Swiss great Roger Federer hopes retiring Briton Andy Murray can finish his career “the way he wants” at Wimbledon later this year.
Meanwhile, world number one Novak Djokovic says he will carry “beautiful memories” from his time on and off court with the Scot.
Murray, 31, plans to retire after Wimbledon but admits the Australian Open could be his final tournament.
“The news has hit us top guys hard,” Federer, 37, said.
“I hope he can play a good Australian Open and he can keep playing beyond that.”

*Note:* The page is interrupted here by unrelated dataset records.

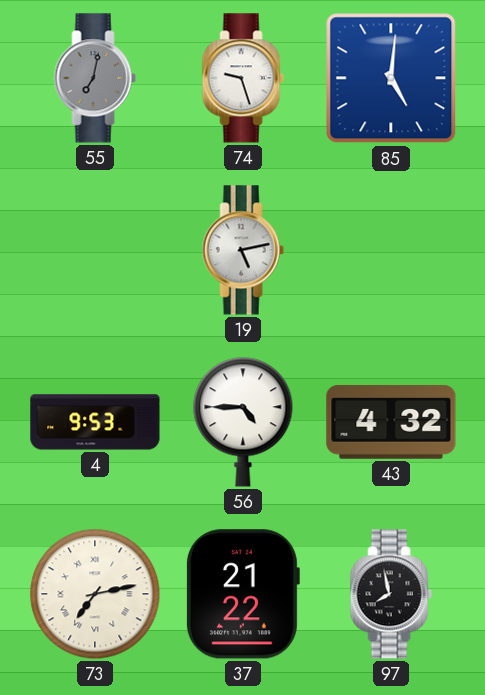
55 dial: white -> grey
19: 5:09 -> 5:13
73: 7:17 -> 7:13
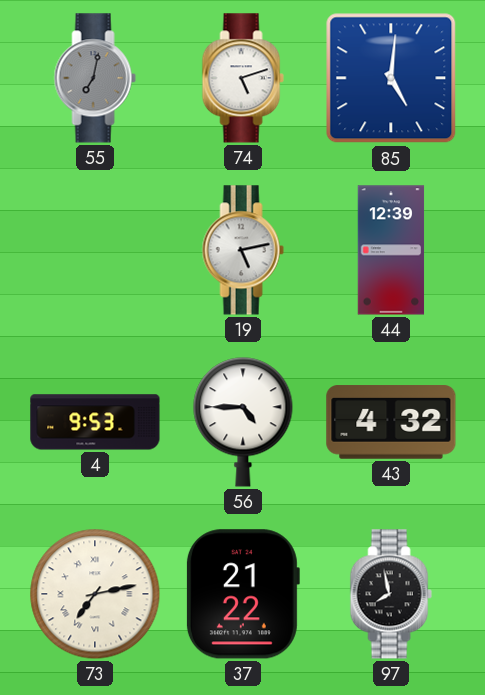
74: 9:27 -> 5:12
44: none -> 12:39
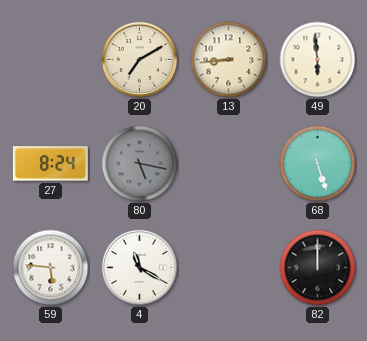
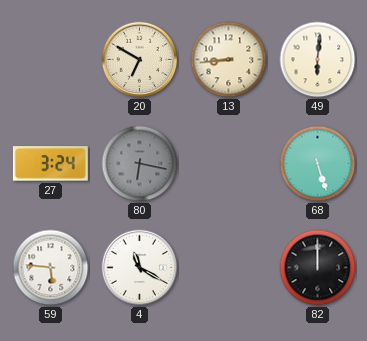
20: 7:10 -> 6:50
49: 5:59 -> 6:01
27: 8:24 -> 3:24
80: 5:17 -> 6:17
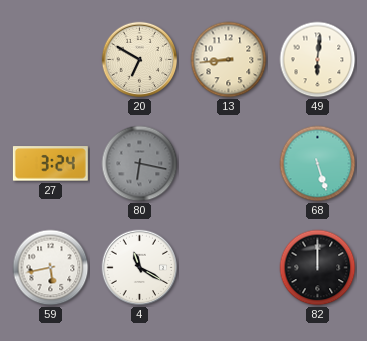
59: 5:46 -> 5:43
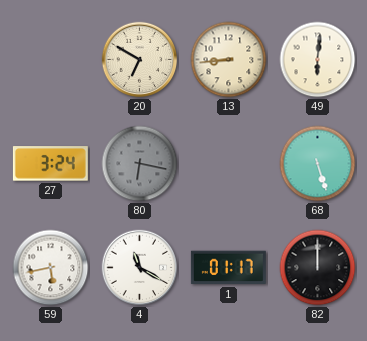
1: none -> 01:17
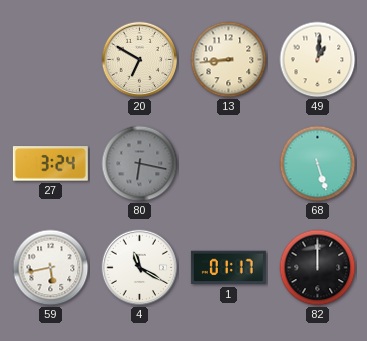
49: 6:01 -> 1:01
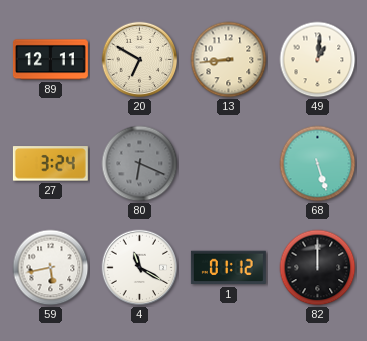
89: none -> 12:11
80: 6:17 -> 6:19
1: 01:17 -> 01:12
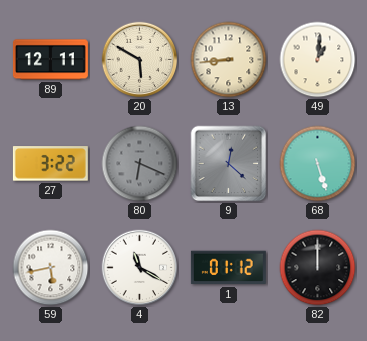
20: 6:50 -> 5:50
27: 3:24 -> 3:22
9: none -> 12:22
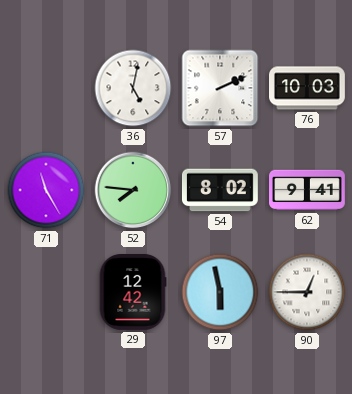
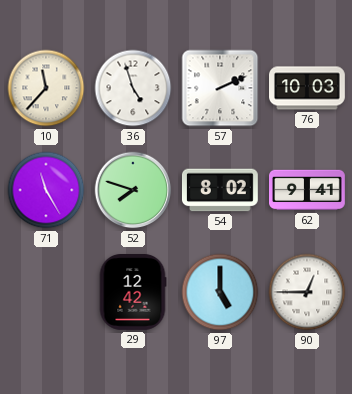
10: none -> 11:37
36: 5:02 -> 4:57
52: 7:46 -> 7:48
97: 5:58 -> 5:00
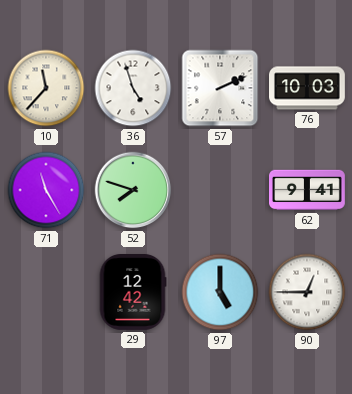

Murray, a three-time Grand Slam champion and former world number one, has been suffering because of a hip injury. He plays Spanish 22nd seed Roberto Bautista Agut in Melbourne at about 07:00 GMT on Monday.
Although Federer is the defending champion at the Australian Open, and Djokovic goes into the tournament as the top seed, Murray’s impending retirement was – understandably – a prominent part of their first news conferences at Melbourne Park.
Murray has often been considered, alongside them and Rafael Nadal, as one of the ‘big four’ on the ATP Tour, even though he is well short of the Grand Slam victories recorded by his rivals.
Despite Federer turning 38 this year, and Nadal struggling with injury throughout his career, it is Murray who looks set to quit playing first after battling his hip injury for almost two years.
“I was disappointed and sad, a little bit shocked, to know now we’re going to lose him at some point,” said Federer, who has won an all-time record 20 Grand Slam singles titles.
“But we’re going to lose everybody at some point. It’s just now that it’s definite.”
In addition to his major titles, Murray also won two Olympic golds and 45 ATP tournaments, and led Britain to the 2015 Davis Cup.
“He won everything he wanted to win. Anybody would substitute their career with his,” added Federer.
“It’s a tough one, but on down the road he can look back on and be incredibly proud of everything he has achieved.”